Advanced age, male, higher UPDRS III scores, hallucination, RBD, smoking and hypertension increase the risk of PDD, whereas higher education is a protective factor for PDD.
- Parkinson’s disease
- Risk factors
Parkinson’s disease (PD), a heterogeneous neurodegenerative disorder in elder population, is characterized by cardinal motor symptoms including bradykinesia, rigidity, tremor and postural instability . Recently, increasing evidence shows that PD is a disease with many non-motor symptoms (NMS) including dementia, sleep disorders, mood disorders, urinary dysfunction, and olfactory disorders . Among NMS, Parkinson disease dementia (PDD) is one of the most common symptoms with a mean prevalence of 31.3 % in PD patients . Among general population, PDD incidence rate is approximately 38.7 to 112.5 per 1000 person-year among several cohort studies conducted in different regions [3, 4]. It has been suggested that PD patients who developed dementia tend to have increased health care burden, declined quality of life and increased mortality [5–7]. However, effective treatment for PDD is currently unclear . Being able to predict PDD development accurately would provide opportunities for intervention as well as novel treatments and might prolong survival .
Several demographic, motor and non-motor features have been identified as predictors for PDD. Advanced age is the most common risk factor for dementia and for later diagnosis of PDD in PD patients . More advanced disease stage as well as specific Parkinson subtype, the akinetic-rigid subtype, was found to be associated with increased risk for PDD, whereas the evaluation scales are not coherent [11, 12]. Some studies suggested that REM sleep behavior disorder (RBD), hallucination, mood disorders and olfactory dysfunction are strong predictors for PDD, but the results were not consistent across studies [13–15]. Up to date, no comprehensive meta-analysis on clinical risk factors for PDD has been conducted. A 2014 review on the predictors of PDD by Moore et al. summarized major study results on different risk factors, including clinical predictors, biological predictors, neuroimaging predictors and genetic predictors . In that previous review, the authors presented all possible influences of those factors on PDD, but did not provide quantitative evaluation of the predictors. In order to quantitatively evaluate the effects of different factors on PDD, we conducted this systematic review and meta-analysis via an extensive search of observational studies and a meta-analysis on multiple factors.

_PROBLEM REQUIREMENTS_:
According to the passage on Parkinson's disease dementia, which factor protects against PDD?

_DATA SEGMENT_:
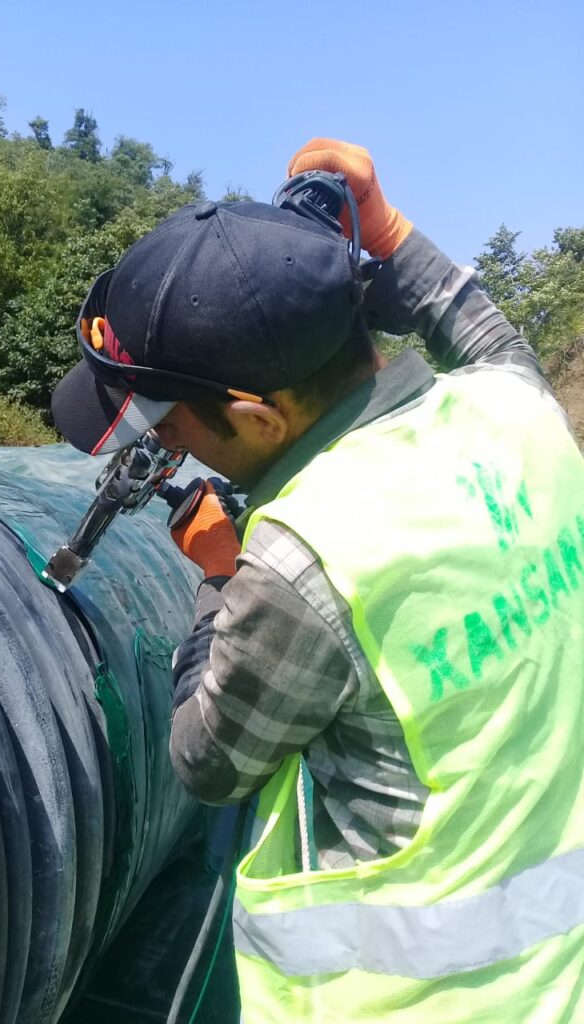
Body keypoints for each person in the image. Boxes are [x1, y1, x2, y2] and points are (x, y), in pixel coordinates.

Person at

_ANSWER TO THIS EXERCISE_:
Higher education.